■ Task directions: Please repeat the lines below exactly. Begin with the line containing "middle pip: (571, 300)" and go on through the line containing "ring pip: (612, 320)".

■ Exercise materials:

· · · · ·

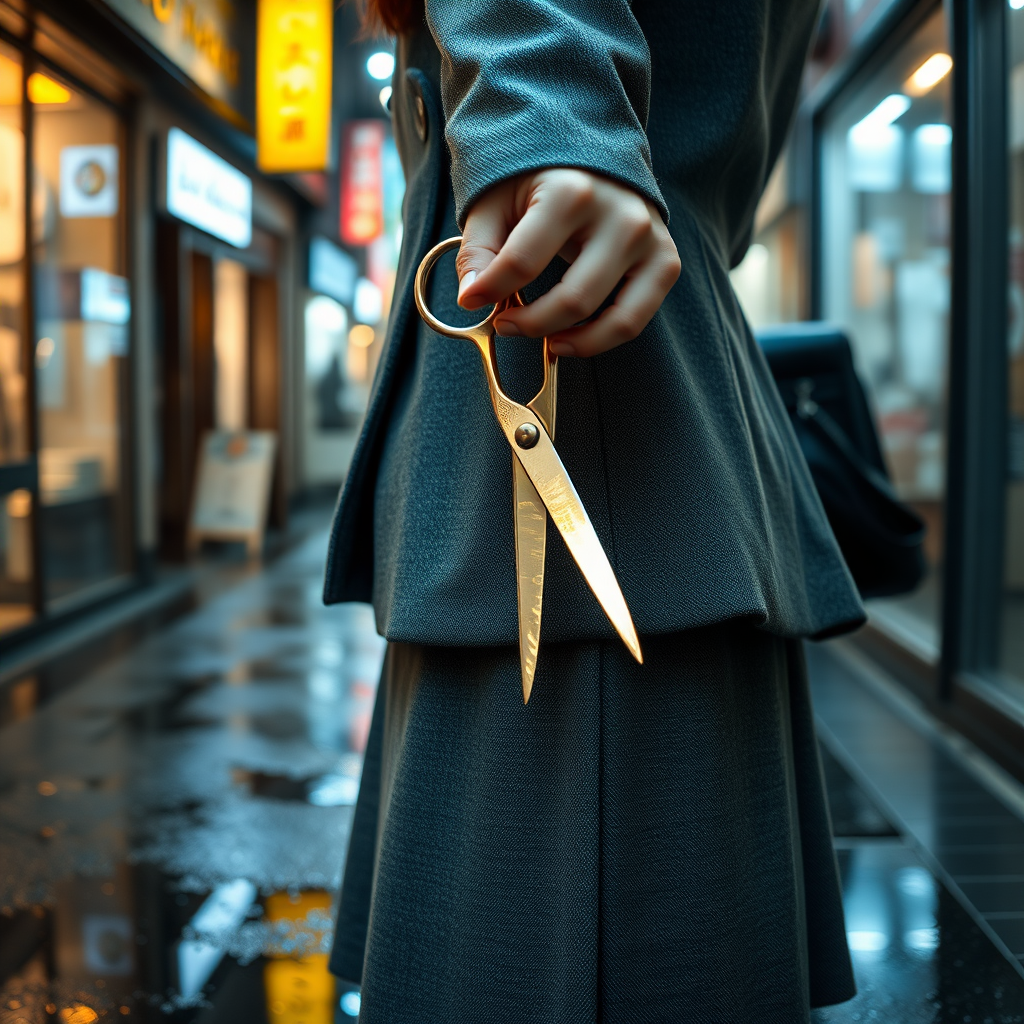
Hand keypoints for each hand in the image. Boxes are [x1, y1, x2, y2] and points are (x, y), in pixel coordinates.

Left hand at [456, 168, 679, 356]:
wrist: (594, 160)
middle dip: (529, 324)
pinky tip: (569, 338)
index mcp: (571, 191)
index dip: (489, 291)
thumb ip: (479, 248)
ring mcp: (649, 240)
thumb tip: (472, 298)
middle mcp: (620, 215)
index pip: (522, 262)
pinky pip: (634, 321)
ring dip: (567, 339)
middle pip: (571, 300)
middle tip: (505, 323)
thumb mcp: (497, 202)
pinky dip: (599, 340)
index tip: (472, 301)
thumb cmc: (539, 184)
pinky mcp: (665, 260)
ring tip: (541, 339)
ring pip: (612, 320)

· · · · ·

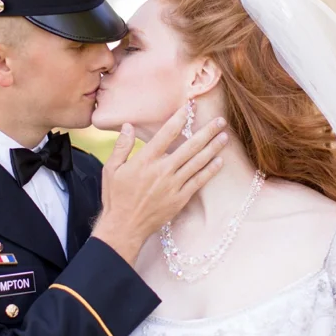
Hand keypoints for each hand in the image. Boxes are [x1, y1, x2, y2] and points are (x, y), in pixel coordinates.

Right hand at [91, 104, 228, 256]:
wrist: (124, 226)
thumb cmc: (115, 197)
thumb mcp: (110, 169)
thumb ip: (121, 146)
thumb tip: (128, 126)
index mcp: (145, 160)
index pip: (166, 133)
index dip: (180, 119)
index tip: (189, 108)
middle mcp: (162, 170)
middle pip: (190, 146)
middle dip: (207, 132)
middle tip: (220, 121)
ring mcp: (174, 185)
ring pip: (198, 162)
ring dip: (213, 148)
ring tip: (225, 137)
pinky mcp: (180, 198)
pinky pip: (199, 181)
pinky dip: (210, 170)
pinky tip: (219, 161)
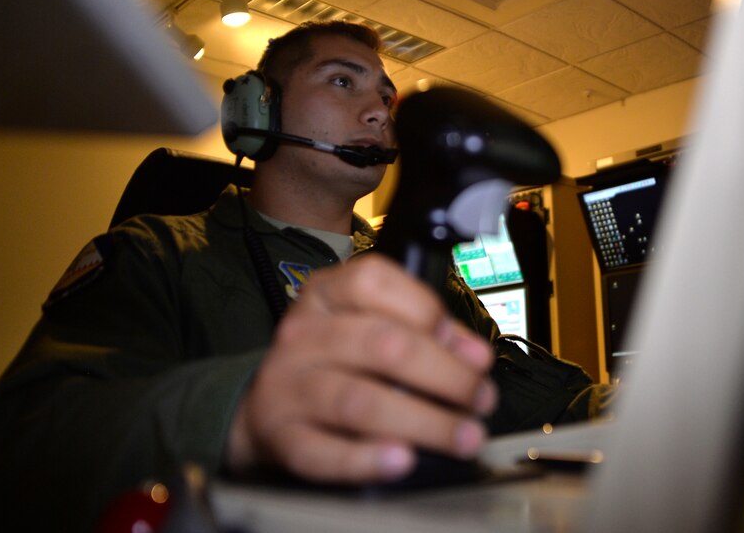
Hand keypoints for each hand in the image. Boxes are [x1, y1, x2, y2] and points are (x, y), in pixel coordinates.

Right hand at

· · · · ·

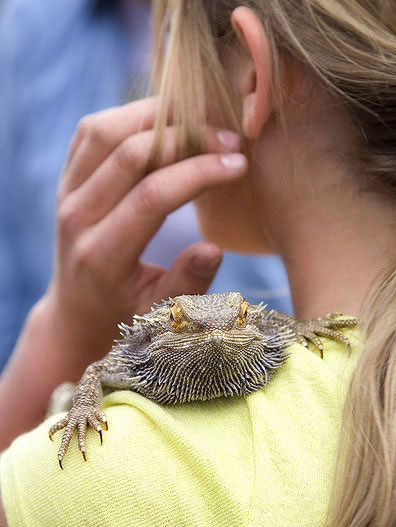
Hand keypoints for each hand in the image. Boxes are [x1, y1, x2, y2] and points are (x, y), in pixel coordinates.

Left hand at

· · · · ·

■ Answer for the task:
middle pip: (571, 300)
middle tip: (505, 323)
thumb mcp: (497, 202)
pinky dip: (599, 340)
index tip: (472, 301)
thumb cmc: (539, 184)
pinky mcp: (665, 260)
ring tip: (541, 339)
ring pip: (612, 320)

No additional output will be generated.